++++ Given passage
Hemangioma is a rare disease that occurs in about 0.5% of mediastinal tumors (1). In addition, hemangioma of the main pulmonary artery has been rarely reported. Here, we report the case of a 42-year-old female patient with incidentally diagnosed hemangioma in the pericardium connected to the main pulmonary artery.
A 42-year-old female was referred to our hospital because of abnormal chest X-ray during a routine health screening examination. The patient had no specific symptoms, no cardiac murmur, and normal sinus rhythm on the electrocardiogram. Chest X-ray (Figure 1) showed an enlarged, slightly protruding left cardiac border. There were no valve abnormalities and no shunt flow on echocardiography. Chest computed tomography (CT) revealed a hypodense, well-marginated large, mass-like lesion, probably connected to the main pulmonary artery, and confirmed the presence of multiple heterogeneous attenuations with contrast enhancement (Figure 2). The right ventricular outflow tract was compressed and dislocated to posteriorly by the tumor. Pulmonary angiography and coronary angiography were performed to differentiate pulmonary pseudoaneurysm and to identify the supplying vessel. Coronary angiography showed two supplying vessels from the right coronary artery (RCA) and the left anterior descending artery (LAD) (Figure 3A,B). There was no evidence of pseudoaneurysm on pulmonary artery angiography (Figure 3C,D). Since the mass involved the pulmonary artery on CT, a median sternotomy was performed for conventional extracorporeal circulation. The mass was about 8 cm × 6 cm in size and was a well-circumscribed, multi-lobulated, soft mass without pericardial adhesion in the pericardial space (Figure 4). The main pulmonary artery was resected in the shape of an oval, including the connecting site under conventional extracorporeal circulation, for complete resection. The pulmonary valve was intact in appearance, and the resected pulmonary artery was closed with a bovine pericardial patch (Figure 4). Pulmonary valve function was well maintained as assessed by transesophageal echocardiography after extracorporeal circulation weaning.
++++++++
++++ Dataset records
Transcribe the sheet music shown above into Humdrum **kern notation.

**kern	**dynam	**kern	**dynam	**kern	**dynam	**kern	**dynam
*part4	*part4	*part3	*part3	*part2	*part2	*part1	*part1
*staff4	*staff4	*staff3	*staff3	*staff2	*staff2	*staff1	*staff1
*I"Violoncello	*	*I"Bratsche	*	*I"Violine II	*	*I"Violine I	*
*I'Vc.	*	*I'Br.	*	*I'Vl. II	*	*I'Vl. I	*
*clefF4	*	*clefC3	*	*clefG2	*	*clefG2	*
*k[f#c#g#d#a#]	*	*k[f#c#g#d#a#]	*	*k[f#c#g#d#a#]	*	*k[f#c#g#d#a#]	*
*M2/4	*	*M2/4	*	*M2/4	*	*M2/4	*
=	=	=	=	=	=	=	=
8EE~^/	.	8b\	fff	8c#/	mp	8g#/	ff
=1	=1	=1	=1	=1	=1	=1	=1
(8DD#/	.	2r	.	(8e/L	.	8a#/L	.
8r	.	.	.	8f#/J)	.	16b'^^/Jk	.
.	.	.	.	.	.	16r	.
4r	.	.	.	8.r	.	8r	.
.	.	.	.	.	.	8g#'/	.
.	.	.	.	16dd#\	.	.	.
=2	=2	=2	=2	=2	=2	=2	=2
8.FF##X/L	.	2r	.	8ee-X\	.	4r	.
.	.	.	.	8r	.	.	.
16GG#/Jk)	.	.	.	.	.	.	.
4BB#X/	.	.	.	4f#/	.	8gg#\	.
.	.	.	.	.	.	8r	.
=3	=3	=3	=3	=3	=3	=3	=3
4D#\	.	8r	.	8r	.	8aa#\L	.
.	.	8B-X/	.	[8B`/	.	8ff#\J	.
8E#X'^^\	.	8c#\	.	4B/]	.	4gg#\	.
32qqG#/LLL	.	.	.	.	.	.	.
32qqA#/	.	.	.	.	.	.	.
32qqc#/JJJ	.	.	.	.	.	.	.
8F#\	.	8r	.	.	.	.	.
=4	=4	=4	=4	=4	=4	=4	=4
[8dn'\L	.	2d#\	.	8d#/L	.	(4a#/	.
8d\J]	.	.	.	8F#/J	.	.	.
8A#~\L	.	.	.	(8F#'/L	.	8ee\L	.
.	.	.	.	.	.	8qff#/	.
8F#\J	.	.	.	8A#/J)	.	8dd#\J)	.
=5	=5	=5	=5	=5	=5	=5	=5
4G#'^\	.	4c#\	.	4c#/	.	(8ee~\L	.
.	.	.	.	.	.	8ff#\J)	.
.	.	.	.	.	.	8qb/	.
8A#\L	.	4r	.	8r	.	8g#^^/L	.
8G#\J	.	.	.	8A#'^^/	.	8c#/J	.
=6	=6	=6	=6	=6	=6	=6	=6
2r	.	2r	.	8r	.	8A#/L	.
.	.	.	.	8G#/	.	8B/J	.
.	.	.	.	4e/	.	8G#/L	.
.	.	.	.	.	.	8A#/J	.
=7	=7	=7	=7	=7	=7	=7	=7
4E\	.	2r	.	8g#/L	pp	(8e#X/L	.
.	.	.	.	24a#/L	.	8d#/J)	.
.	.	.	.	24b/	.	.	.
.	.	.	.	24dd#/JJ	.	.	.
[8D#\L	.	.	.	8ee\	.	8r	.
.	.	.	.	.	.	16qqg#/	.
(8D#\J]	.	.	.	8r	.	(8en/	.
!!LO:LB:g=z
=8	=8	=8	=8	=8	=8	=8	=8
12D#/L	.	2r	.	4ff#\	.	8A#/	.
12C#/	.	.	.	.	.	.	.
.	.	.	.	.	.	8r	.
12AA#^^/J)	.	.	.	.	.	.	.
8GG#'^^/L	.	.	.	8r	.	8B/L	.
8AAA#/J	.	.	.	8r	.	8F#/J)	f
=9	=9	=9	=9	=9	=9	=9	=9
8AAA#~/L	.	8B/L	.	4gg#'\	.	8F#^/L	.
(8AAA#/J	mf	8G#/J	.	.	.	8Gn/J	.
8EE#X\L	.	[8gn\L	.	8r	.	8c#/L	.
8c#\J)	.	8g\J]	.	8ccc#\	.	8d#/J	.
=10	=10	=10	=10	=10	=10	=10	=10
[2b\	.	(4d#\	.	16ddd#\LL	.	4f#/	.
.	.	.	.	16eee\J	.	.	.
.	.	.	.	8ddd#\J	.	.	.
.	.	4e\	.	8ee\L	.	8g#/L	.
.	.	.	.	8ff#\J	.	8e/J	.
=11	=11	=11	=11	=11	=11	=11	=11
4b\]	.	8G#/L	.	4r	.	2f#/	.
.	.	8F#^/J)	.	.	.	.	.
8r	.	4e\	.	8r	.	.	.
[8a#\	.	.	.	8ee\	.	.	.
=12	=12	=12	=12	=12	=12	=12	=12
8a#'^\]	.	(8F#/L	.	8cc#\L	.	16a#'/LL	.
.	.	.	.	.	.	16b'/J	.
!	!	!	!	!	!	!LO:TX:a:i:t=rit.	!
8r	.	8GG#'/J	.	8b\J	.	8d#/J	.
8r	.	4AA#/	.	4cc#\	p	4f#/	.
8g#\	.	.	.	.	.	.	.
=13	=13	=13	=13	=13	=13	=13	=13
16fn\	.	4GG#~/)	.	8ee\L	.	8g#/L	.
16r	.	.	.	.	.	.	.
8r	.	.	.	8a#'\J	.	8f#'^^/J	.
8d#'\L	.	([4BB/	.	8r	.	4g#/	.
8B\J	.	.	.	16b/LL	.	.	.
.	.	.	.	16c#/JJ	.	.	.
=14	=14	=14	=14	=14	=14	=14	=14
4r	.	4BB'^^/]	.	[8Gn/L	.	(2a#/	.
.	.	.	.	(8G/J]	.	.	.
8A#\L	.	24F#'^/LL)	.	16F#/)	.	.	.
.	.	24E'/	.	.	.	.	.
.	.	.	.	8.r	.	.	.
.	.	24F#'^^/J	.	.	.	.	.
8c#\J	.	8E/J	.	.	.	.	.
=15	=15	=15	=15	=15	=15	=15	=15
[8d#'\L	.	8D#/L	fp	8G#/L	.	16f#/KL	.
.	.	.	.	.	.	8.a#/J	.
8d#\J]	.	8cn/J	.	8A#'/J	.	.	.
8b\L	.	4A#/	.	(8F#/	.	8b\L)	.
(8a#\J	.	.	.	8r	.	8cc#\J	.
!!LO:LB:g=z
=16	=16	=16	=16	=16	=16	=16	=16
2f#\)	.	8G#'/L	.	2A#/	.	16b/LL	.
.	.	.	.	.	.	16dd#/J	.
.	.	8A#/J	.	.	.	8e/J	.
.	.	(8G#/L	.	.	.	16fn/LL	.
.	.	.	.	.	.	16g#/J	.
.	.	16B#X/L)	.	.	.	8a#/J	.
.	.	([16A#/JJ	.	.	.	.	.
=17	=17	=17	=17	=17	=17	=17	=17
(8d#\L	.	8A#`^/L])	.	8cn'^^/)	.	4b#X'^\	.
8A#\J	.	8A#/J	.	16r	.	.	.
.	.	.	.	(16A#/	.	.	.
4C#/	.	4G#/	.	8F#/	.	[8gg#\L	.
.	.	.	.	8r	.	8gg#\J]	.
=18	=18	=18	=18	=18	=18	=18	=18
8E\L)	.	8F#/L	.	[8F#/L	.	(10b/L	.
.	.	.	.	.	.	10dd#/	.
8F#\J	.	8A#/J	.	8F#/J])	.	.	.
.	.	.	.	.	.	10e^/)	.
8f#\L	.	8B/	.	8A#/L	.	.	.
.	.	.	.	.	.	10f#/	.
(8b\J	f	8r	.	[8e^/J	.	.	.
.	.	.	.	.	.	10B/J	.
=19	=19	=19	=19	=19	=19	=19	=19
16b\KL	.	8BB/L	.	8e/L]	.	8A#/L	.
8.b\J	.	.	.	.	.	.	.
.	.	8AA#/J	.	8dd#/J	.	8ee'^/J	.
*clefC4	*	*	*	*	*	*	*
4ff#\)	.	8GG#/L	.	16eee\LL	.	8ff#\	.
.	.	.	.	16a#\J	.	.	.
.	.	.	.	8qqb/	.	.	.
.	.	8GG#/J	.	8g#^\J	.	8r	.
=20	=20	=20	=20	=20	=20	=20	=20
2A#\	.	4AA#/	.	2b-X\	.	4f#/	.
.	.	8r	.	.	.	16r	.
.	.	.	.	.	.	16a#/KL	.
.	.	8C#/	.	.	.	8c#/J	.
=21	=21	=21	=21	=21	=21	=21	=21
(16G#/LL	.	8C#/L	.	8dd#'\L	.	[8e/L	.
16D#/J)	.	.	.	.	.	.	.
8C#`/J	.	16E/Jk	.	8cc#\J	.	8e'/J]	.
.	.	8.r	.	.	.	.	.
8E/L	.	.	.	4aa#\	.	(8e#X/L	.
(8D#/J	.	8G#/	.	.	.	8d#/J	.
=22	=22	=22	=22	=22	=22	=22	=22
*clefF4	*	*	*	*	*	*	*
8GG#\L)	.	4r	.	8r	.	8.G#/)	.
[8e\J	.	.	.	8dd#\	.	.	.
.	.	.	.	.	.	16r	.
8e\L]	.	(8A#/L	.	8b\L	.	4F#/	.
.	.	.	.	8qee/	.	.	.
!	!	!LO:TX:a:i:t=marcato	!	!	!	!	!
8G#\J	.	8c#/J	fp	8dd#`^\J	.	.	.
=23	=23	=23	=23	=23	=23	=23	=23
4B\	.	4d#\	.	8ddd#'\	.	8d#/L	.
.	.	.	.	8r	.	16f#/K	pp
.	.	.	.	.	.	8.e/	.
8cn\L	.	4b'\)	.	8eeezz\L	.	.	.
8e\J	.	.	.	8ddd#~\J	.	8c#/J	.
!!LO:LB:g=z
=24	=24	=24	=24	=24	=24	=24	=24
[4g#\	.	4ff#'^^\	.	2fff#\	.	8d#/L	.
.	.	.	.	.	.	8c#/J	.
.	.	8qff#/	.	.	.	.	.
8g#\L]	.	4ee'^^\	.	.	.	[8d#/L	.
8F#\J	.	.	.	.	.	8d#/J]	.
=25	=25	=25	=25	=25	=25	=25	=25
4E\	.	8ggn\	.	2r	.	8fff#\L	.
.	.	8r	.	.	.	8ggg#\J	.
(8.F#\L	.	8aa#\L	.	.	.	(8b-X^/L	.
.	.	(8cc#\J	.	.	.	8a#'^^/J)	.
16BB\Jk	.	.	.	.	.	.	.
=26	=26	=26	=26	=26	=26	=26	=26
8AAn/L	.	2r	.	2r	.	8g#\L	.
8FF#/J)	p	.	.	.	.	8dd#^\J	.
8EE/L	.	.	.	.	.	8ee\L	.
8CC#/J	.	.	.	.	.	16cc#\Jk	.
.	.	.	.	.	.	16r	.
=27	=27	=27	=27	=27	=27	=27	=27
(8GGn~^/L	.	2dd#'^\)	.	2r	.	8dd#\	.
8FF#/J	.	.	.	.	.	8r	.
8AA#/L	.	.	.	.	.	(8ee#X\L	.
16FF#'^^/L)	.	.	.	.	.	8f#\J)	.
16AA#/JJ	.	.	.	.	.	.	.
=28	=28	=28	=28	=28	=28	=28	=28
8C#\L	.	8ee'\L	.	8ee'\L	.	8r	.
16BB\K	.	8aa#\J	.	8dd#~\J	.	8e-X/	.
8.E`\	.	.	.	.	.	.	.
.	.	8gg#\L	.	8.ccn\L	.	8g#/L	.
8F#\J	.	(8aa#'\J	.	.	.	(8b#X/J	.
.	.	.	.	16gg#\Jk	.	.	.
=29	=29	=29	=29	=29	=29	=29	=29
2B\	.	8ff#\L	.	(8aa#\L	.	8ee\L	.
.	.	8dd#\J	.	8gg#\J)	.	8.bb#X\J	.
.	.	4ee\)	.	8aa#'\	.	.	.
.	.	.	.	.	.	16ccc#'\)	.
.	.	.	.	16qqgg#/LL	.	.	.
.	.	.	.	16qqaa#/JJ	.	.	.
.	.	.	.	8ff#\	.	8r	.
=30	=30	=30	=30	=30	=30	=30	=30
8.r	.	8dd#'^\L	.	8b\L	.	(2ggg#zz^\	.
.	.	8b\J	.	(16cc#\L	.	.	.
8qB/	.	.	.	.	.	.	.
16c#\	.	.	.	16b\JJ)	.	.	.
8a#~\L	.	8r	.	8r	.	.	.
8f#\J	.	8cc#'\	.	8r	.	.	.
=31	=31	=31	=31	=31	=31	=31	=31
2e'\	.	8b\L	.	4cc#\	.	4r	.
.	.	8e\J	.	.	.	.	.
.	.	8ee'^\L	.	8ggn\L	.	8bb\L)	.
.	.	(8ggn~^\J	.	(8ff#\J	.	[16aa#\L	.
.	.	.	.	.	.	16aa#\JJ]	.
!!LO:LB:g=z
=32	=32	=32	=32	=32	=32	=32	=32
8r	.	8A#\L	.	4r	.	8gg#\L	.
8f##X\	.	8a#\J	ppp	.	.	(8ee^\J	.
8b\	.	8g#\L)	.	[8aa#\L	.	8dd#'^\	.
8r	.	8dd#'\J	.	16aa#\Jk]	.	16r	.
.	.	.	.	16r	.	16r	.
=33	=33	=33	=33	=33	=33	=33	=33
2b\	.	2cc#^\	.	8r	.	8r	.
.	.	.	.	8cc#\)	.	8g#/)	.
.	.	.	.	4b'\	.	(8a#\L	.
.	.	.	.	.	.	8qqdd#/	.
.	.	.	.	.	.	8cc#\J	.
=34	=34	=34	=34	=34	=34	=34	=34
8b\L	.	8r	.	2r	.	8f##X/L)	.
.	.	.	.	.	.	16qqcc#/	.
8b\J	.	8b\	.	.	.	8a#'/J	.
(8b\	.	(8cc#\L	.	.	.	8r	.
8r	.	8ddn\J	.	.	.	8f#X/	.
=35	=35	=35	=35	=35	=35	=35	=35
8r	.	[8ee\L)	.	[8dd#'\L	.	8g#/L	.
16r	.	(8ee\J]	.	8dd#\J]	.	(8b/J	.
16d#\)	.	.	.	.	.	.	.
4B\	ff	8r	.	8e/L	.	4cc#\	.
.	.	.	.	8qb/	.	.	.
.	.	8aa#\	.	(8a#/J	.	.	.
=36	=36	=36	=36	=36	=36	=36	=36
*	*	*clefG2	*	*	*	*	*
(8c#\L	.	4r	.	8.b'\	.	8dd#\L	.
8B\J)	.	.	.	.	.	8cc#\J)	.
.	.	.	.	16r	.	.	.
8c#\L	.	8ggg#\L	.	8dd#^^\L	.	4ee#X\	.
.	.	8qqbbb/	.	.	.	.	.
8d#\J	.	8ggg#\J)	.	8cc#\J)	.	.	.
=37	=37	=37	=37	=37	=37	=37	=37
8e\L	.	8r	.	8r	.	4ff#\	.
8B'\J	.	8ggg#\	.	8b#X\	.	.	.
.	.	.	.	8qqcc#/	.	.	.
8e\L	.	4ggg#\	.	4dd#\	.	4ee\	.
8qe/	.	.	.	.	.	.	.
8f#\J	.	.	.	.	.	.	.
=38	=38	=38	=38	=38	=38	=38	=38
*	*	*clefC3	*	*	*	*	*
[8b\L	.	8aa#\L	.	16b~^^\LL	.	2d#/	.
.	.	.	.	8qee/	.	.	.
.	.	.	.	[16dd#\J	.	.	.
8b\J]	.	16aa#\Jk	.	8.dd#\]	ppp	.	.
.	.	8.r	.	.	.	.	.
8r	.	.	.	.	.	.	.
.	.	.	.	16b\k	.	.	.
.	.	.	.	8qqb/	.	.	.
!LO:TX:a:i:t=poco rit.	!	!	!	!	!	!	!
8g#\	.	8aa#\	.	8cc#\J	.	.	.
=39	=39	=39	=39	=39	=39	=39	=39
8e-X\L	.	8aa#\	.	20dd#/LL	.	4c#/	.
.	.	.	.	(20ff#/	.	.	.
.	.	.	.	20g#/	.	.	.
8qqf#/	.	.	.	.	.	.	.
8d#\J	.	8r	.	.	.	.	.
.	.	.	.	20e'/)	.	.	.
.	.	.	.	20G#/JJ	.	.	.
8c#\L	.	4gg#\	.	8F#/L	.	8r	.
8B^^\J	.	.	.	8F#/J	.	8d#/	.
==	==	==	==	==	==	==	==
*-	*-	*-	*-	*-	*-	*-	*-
++++++++
Say whether each statement agrees with the case report above, answering yes or no and quoting the deciding words. 1. The patient came to the hospital because of symptoms. 2. Angiography of the pulmonary artery revealed a pseudoaneurysm. 3. A bovine pericardial patch was used to close the resected pulmonary artery.

[Response box]
1. No: "The patient had no specific symptoms"
2. No: "There was no evidence of pseudoaneurysm on pulmonary artery angiography"
3. Yes: "the resected pulmonary artery was closed with a bovine pericardial patch"